My 12 year old daughter exhibits a similar compulsion. “I want to quit biting my nails,” she confided one day.  “Why do we do that?” she asked.

“We do it to soothe ourselves,” I explained. “It’s called an oral fixation.  You know things like biting nails, chewing gum, sucking thumbs, and smoking cigarettes—they’re all ways we try to calm down and comfort ourselves.  They’re all oral fixations.”  

Fortunately she seemed to understand, not asking me to delve too deeply into Freudian theory.  She knew that the take away was that we both needed to find other ways to soothe ourselves. No one, including my 12 year old, wants to consider themselves orally fixated—it just sounds bad. If you are orally fixated, the next bit will likely have you very conflicted.  You’ll feel uncomfortable, but won’t want to soothe yourself. 

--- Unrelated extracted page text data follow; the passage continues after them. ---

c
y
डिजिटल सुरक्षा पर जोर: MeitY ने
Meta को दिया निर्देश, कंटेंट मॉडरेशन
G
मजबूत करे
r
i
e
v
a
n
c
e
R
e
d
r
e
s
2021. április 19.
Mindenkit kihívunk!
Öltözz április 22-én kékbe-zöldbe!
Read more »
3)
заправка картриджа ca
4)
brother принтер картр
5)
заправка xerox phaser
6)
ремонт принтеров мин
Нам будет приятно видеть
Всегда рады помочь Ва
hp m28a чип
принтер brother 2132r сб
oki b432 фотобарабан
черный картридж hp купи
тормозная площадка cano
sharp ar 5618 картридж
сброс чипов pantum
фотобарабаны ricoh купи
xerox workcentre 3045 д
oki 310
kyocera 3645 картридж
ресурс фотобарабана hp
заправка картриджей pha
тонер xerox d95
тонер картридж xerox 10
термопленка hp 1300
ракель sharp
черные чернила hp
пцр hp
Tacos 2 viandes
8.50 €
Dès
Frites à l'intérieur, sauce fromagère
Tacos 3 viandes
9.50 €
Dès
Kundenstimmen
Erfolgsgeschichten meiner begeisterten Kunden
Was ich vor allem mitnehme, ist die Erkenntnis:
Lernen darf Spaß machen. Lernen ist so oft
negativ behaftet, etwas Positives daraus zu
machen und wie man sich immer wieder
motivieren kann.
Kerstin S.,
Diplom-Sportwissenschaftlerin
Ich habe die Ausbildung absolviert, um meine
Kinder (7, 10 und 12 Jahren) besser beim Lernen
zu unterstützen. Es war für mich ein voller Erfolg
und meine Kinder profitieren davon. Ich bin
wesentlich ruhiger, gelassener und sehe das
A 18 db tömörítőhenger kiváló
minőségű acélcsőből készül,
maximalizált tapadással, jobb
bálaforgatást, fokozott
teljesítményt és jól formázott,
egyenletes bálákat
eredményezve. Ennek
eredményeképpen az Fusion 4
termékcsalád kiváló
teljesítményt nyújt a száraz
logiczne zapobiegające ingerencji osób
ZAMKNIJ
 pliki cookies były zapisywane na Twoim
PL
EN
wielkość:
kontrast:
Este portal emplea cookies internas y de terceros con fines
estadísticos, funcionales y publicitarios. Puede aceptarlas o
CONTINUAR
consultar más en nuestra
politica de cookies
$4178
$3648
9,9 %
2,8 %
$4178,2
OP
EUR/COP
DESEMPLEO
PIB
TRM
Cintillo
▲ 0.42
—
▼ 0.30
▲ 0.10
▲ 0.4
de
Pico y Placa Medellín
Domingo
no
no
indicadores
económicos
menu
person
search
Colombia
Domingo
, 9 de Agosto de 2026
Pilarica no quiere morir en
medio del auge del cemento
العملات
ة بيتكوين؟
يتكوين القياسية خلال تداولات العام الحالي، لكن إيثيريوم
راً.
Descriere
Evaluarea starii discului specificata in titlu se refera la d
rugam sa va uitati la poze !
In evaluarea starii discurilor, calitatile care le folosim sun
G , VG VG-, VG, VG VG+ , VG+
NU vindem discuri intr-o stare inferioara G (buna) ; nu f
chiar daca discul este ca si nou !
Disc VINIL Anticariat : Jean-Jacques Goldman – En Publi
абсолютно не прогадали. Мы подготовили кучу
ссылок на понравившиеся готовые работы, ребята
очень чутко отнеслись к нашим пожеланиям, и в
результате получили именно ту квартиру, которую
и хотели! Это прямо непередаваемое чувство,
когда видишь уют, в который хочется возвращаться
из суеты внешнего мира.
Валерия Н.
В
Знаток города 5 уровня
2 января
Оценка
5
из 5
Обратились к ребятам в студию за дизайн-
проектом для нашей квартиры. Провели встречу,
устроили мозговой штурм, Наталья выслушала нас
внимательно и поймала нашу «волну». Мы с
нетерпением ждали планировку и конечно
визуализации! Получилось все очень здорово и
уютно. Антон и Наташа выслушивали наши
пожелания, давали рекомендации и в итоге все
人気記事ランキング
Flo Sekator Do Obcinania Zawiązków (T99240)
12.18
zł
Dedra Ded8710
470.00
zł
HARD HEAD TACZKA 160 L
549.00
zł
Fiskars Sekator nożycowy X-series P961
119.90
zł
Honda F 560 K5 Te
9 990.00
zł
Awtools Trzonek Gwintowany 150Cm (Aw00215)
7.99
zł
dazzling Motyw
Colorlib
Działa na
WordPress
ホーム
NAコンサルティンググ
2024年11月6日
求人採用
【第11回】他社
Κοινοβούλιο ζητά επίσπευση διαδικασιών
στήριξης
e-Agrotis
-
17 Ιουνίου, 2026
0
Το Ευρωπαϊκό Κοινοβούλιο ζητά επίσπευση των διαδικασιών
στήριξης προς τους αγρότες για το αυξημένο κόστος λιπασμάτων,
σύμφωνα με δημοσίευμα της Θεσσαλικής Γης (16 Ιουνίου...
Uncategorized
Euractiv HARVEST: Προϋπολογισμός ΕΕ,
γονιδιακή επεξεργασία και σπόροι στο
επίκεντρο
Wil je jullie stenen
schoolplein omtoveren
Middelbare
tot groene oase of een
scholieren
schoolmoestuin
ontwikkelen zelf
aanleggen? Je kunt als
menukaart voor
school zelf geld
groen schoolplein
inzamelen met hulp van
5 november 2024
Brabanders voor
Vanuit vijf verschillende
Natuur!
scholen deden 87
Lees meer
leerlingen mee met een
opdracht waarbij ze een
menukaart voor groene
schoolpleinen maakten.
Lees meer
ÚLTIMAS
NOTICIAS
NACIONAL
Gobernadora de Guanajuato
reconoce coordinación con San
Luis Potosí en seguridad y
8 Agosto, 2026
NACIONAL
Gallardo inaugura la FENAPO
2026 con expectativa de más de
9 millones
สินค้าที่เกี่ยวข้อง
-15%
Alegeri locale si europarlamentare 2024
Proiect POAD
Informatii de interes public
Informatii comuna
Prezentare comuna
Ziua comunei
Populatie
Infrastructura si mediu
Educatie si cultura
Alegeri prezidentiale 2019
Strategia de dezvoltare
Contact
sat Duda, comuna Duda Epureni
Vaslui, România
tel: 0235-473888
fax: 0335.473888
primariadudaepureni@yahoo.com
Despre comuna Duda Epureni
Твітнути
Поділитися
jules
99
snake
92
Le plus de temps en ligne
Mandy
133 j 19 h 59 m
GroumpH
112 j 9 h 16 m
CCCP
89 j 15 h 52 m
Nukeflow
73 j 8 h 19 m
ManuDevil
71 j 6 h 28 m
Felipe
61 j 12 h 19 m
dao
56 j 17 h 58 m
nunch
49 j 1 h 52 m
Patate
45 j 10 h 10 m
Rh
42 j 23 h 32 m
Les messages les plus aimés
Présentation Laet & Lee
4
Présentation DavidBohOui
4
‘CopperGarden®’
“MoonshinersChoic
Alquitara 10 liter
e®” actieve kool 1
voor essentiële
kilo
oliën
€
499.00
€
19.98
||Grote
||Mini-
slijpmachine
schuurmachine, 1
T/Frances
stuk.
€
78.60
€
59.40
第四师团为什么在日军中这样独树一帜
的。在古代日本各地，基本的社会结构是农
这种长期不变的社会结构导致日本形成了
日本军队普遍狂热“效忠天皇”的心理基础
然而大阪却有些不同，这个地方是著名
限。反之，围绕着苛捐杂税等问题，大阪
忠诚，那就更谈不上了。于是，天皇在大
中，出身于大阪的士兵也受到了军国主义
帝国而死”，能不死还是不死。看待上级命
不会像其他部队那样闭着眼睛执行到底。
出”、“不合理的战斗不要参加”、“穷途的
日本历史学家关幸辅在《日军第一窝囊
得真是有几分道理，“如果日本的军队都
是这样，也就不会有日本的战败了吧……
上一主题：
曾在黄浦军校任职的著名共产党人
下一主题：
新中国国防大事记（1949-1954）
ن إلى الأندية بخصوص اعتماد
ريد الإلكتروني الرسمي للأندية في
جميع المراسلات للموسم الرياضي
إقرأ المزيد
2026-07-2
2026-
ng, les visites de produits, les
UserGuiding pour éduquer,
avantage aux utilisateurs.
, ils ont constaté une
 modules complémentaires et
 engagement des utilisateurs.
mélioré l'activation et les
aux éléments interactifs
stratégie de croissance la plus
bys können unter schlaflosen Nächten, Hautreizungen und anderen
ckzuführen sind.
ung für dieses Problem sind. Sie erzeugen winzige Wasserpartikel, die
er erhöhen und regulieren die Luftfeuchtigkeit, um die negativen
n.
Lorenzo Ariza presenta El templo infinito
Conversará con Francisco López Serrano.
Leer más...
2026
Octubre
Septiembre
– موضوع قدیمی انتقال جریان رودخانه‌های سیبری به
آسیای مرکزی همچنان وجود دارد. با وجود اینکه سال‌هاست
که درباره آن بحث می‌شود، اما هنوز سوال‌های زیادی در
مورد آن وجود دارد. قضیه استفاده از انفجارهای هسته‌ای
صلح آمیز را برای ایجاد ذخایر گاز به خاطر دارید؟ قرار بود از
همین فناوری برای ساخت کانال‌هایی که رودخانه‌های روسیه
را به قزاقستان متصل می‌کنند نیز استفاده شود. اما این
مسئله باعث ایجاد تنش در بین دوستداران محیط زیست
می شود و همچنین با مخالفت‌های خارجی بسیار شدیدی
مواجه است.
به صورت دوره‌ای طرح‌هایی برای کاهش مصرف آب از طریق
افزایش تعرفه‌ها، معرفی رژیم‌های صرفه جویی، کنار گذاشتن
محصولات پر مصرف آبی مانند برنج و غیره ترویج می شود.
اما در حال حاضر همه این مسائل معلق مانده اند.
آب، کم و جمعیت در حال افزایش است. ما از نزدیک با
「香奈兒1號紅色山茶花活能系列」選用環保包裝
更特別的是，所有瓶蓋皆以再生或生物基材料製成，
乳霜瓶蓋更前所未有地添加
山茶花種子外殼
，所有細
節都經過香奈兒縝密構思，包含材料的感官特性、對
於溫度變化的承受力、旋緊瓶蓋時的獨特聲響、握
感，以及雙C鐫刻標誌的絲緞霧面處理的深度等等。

In his theories surrounding psychosexual development, Freud suggests that children who were insufficiently fed OR overfed might develop anxiety that later manifests as a neurosis in adulthood.  This neurosis appears as an obsession with oral stimulation.  This sounds and is unattractive in itself but Freud makes it worse by theorizing that these afflicted adults often are manipulative in their efforts to meet their needs and resist maturation.  Thanks Freud.  Basically, instead of becoming healthy, independent adults, those of us with this neurosis look to others and to oral stimulation to fulfill our needs. 

Hold on to your cuticles…there’s more. Oral fixation is not limited to putting things into one’s mouth.  It is also symptomatized by what comes out of the mouth.  Talkativeness and sarcasm are both features of oral fixation.

As an infant, I spent time in foster care.  This meant that I never nursed.  In letters documenting my disposition, my foster mother described me as insatiable. I was always hungry, crying constantly to be fed.  To appease me between feeding, she offered me bottles of sugar water.  Though this shocks me and sort of annoys me (you’d think a foster mom would know better), I can’t help but think it could have been worse.  This was the 80s, so I should just be glad it wasn’t cocaine.

Although I know it’s pointless for me to do so, I can’t help wonder how different I would be if I had been breastfed—or maybe just not fed bottles of sugar water.  Would I have been so needy and demanding in the years between infancy and sobriety? Would I have so readily pursued and found comfort in bottles of alcohol?  Would I have been so fixated and pained by the things that I put into my mouth and the things that I have tried to keep out of it?

I’ll never know the answers to these questions.  I’ll just have to serenity prayer my way into tomorrow and try my best to keep my mouth shut.